“The biggest problem with this deafening, joyless cash-dash is the eponymous presenter”
Beast Games, Amazon Prime Video
“The biggest problem with this deafening, joyless cash-dash is the eponymous presenter. Mr Beast is James Stephen Donaldson, a 26-year-old North Carolina university dropout who made his name posting stunts on YouTube (including a video where he spent an entire day counting to 100,000). That brash, shouty persona – he is evidently unfamiliar with the concept of an “indoor voice” – may go down a treat on social media. Under the withering lights of a TV studio, his dorky anti-charisma creates a huge void which the flashy production values (and Prime Video’s $100 million budget) cannot fill.”
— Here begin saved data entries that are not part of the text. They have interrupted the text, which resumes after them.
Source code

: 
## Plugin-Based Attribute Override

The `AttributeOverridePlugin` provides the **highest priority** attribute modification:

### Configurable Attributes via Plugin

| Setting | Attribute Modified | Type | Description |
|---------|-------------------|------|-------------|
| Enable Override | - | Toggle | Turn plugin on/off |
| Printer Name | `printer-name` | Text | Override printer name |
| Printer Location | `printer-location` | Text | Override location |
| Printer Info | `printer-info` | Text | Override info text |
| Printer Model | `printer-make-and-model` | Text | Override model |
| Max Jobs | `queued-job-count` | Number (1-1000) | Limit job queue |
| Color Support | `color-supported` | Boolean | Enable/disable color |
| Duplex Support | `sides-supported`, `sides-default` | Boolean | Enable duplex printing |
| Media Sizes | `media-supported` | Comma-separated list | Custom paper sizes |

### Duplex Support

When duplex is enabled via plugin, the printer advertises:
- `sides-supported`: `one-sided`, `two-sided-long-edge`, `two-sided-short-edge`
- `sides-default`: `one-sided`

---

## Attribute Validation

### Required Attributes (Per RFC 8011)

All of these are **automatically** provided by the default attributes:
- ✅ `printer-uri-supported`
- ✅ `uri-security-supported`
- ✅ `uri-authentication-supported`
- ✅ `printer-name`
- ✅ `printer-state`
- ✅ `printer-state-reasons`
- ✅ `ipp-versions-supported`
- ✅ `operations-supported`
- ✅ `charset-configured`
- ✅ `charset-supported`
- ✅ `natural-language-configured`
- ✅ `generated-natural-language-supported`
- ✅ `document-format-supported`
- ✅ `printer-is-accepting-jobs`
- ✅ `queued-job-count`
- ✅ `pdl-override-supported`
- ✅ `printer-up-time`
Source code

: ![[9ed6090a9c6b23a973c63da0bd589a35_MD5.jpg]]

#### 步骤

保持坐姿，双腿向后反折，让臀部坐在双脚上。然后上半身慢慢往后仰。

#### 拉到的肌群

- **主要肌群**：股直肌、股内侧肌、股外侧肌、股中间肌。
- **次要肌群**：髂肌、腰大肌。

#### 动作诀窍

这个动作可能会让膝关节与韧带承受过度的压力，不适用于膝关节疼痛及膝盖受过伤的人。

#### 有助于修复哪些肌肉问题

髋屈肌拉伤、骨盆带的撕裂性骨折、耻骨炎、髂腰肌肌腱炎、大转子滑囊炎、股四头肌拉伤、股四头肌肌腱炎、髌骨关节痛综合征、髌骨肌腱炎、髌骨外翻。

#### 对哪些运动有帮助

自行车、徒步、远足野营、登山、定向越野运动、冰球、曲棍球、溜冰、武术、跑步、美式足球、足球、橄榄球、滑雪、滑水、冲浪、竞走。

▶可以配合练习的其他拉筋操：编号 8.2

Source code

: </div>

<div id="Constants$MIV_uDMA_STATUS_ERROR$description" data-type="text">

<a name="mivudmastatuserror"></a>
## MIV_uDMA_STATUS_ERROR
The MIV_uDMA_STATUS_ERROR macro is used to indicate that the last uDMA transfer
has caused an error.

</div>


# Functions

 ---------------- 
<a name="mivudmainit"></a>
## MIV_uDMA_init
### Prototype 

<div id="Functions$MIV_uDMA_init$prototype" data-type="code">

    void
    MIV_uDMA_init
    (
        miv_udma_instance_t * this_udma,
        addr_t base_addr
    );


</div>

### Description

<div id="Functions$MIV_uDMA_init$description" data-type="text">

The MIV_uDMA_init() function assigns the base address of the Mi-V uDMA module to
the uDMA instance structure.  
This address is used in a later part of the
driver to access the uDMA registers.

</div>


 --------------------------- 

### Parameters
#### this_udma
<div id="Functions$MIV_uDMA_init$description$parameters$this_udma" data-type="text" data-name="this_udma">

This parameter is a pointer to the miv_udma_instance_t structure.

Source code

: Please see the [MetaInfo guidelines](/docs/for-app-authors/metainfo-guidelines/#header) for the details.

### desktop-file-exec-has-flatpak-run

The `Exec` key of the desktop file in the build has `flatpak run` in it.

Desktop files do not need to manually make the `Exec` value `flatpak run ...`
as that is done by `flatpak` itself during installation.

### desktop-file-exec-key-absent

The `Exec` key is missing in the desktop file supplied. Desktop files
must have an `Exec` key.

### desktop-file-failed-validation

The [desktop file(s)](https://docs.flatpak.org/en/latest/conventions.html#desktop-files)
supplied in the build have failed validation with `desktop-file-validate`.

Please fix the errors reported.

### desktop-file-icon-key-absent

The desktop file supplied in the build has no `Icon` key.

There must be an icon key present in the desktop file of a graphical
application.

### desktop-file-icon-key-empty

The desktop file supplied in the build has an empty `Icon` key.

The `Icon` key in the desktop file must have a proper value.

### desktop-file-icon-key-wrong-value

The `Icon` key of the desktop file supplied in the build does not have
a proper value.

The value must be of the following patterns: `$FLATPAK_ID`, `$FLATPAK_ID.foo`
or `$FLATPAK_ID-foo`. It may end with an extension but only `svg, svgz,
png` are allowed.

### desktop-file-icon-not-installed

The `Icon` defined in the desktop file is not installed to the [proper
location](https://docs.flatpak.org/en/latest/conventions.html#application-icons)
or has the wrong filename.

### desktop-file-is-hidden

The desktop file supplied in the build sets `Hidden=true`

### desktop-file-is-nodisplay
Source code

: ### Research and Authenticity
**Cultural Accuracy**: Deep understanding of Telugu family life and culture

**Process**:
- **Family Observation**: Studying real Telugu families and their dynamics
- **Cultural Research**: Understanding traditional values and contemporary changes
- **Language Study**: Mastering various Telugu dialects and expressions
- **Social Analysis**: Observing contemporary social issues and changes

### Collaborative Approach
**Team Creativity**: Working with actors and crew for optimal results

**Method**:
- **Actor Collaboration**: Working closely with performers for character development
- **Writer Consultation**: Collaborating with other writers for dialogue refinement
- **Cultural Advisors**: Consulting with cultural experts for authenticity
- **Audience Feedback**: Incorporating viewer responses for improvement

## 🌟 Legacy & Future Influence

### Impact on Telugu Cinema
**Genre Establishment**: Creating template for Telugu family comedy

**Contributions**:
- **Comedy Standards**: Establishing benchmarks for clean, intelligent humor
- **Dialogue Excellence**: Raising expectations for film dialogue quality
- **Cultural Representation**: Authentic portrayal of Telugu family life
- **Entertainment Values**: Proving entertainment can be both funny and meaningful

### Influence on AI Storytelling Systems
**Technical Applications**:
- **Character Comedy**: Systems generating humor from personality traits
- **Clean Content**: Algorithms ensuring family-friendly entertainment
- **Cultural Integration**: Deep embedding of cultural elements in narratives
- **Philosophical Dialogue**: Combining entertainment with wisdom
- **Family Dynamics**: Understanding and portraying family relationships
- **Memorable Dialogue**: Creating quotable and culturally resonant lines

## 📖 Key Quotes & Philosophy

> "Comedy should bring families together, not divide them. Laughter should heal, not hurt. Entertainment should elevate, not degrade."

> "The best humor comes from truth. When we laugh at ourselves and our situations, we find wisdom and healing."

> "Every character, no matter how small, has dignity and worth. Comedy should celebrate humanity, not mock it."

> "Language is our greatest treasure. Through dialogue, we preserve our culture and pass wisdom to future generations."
The Great British Sewing Bee Celebrity Christmas Special, BBC1
“It was a very jolly programme, though, with most of the humour coming not from the host Sara Pascoe but the comedian Fatiha El-Ghorri. “If you look in the bin there, you’ll find my will to live,” she said at one point. There was also humour from Charlotte Crosby, who found celebrity via Geordie Shore and has naturally funny bones, revealing that she had ironed her skirt that morning with her hair straighteners and thought ironing clothes was a “thing of the past”. Hear, hear. I rarely iron anything. Esme Young was in a playful mood. “I love a Christmas sausage,” she said. Steady on, Esme.”
Miracles, Sky Max
“Miracles roams the same emotional terrain as Noel’s Christmas Presents used to do at this time of year, before Edmonds found cosmic ordering and a higher calling. The big difference – which becomes increasingly conspicuous as the programme goes on – is that the good people and the charities to which they are dedicated do not get any reward other than being shown a few magic tricks. This feels unmistakably off. The feeling crystallises – for this viewer at least – into marked dissatisfaction when, at the end of the final (spectacular) stunt, involving Frayne walking on empty air between a building and a huge Christmas tree to light the latter, the assembled good people are given presents that turn out to be wooden boxes inscribed with inspirational messages. It leaves a mean, sour taste in the mouth. It would have cost so little to end things differently.”